I'll work on getting an example up late tonight with example Yaml, but basically the last line in parse_time uses Time.at. Time.at always returns a Time object whose gmt_offset method will be the current offset on the machine in which it's running, instead an offset specified in the Yaml front matter.

Assuming a bit of Yaml like "date_published: 2013-04-08T17:34:54-07:00":

  • Currently, if I'm in New York (-4 hour offset), I'll get a Ruby Time object that whose gmt_offset method returns -14400 (-4 hours) instead of -25200 (-7 hours).
  • With my change, if I'm in New York, I'll get a Ruby Time object whose gmt_offset method returns -25200 (-7 hours).

I'll get a gist or something up tonight that demonstrates this.

chrisperelstein avatar Apr 08 '13 21:04 chrisperelstein

Bump. Any update on a test? Thanks!

tenderlove avatar Jul 05 '13 19:07 tenderlove

I'm sorry, I've been slack lately. Bought a house and it's been a bit of a time suck. Rough ruby script that demonstrates the issue here: https://gist.github.com/chrisperelstein/5978935. Hopefully that makes enough sense. With my change, you'll get the same result when printing the date since the Psych generated time object will get the offset originally specified in the input.

chrisperelstein avatar Jul 11 '13 20:07 chrisperelstein

@chrisperelstein sorry to take so long (2 years :frowning:) to get back on this. I just looked at your repro script. It looks like you're calling Psych.load against a value that Psych didn't generate. Time#to_s doesn't produce a sting that's in the YAML format spec.

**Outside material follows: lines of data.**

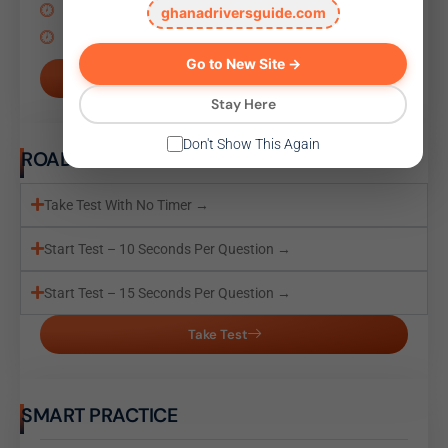
Start Test – 10 Seconds Per Question →
ghanadriversguide.com
Start Test – 15 Seconds Per Question →
Go to New Site →
Take Test
Stay Here
Don't Show This Again
ROAD SIGN TEST
Take Test With No Timer →
Start Test – 10 Seconds Per Question →
Start Test – 15 Seconds Per Question →
Take Test
SMART PRACTICE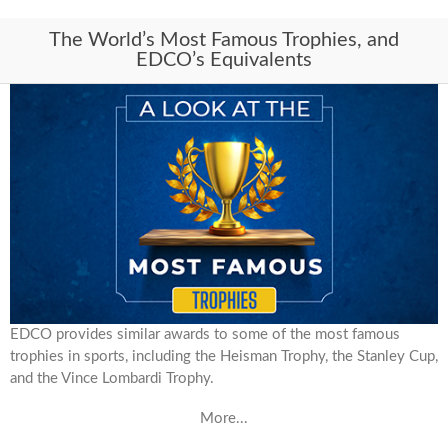
The World’s Most Famous Trophies, and
EDCO’s Equivalents
EDCO provides similar awards to some of the most famous
trophies in sports, including the Heisman Trophy, the Stanley Cup,
and the Vince Lombardi Trophy.
More...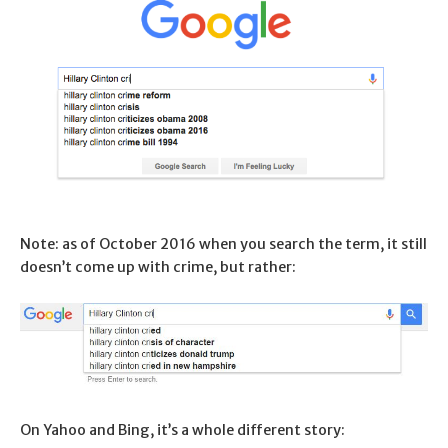
Note: as of October 2016 when you search the term, it still
doesn’t come up with crime, but rather:
On Yahoo and Bing, it’s a whole different story: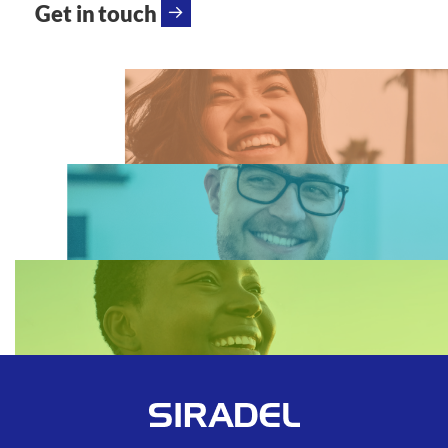
Get in touch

If this is still an issue, can you please give me a test for it?

tenderlove avatar Jan 08 '15 22:01 tenderlove

@tenderlove My turn to take so long. I seem to have deleted the gist I was using as an example (sorry!) so I'm going to try to recreate something. Don't remember where the snippet of yaml came from that I used but I think it was something I was manually doing in order to fix a time zone changing issue I noticed when using octopress. The functional punchline of the pull request is to simply preserve time offset when specified regardless of where the time came from. My opinion is that Pysch shouldn't discard original offset info by automatically converting to local time offset, especially since the Time object includes the convenient getlocal method.